== Document extract ==
Even as early as 1919, when two players – Ranji Wilson, of Barbadian descent, and Maori ‘Pare’ Tureia – were not selected for the NZ Army team to face South Africa to appease the latter, the ugly spectre of racism was rearing its head. In 1921 there was the infamous match report to South Africa by journalist Mort Blackett, which was leaked, detailing how it was disgraceful that some of the crowd should be cheering the home team, the New Zealand Maori, against members of its own race.
By 1956, New Zealand would have done just about anything to try and beat the Boks, having been blanked 4-0 on the 1949 series in the republic, and having suffered their first (of just five in all) home series defeat to the Boks in 1937, when Danie Craven’s dive-passing wowed the crowds. The 17-6 win at Eden Park (five tries to none!) to decide the series represented one of the All Blacks’ worst defeats at what has become their national stadium.
===
== Raw data ==
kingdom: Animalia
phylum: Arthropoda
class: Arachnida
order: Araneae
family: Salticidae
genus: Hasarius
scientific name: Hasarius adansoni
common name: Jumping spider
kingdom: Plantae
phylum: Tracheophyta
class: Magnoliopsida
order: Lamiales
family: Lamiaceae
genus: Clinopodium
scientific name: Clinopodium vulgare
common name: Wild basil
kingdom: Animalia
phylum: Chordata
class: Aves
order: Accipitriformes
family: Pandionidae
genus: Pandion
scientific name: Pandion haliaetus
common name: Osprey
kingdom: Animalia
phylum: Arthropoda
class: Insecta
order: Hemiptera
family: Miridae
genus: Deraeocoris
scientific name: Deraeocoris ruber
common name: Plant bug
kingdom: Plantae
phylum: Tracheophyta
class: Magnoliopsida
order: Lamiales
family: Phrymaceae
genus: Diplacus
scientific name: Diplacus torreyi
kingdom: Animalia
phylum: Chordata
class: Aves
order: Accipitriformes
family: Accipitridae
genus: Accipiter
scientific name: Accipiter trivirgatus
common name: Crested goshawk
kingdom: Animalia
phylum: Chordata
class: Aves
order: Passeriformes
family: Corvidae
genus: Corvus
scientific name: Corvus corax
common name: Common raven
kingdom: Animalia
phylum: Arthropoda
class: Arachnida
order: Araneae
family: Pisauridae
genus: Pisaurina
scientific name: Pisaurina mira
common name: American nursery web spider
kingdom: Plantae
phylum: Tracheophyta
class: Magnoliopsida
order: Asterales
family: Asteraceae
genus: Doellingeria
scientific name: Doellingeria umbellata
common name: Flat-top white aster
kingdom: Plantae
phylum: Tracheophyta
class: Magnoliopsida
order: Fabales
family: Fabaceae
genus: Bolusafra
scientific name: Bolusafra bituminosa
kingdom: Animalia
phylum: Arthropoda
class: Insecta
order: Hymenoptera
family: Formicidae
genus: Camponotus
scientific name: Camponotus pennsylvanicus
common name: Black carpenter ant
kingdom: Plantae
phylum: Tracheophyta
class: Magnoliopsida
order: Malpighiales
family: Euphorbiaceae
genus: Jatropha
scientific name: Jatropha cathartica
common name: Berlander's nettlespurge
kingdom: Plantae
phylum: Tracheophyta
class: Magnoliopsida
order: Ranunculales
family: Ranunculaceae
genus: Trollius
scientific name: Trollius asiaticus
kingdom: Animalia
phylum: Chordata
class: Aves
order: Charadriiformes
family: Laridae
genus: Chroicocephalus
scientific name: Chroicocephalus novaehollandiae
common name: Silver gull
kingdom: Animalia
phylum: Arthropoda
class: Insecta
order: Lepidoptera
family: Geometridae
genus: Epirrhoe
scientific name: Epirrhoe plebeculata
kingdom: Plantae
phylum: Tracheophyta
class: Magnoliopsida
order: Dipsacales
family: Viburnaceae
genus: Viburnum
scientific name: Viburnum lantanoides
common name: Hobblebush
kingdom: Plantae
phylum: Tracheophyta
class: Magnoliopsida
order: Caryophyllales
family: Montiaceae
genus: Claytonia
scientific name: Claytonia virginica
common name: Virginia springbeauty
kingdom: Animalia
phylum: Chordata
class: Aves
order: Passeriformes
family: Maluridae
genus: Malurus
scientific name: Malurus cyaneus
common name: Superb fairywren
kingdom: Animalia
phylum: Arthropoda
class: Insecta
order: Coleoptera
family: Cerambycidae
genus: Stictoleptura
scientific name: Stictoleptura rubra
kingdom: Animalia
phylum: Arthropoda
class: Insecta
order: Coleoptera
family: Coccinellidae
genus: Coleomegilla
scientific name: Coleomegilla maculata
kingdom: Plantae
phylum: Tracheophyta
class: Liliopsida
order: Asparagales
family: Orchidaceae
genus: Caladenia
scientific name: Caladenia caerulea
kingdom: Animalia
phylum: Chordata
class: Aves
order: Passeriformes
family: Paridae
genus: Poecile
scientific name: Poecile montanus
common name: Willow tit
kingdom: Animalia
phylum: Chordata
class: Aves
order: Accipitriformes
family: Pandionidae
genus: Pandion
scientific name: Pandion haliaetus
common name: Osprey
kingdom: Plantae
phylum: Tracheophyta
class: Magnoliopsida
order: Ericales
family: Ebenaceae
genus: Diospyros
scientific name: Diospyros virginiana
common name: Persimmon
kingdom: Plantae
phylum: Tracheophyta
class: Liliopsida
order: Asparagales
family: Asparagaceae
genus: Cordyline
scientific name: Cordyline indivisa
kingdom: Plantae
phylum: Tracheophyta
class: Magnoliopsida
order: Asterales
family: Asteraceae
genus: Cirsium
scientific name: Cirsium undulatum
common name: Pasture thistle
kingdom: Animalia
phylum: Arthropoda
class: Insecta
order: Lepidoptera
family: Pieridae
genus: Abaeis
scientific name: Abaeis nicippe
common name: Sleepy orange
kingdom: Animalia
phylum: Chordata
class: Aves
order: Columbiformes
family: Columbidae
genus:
===
• _What is being asked_
Please name the two players the rugby history text says were left out of the NZ Army team to face South Africa in 1919.

• _Answer space_
Ranji Wilson and ‘Pare’ Tureia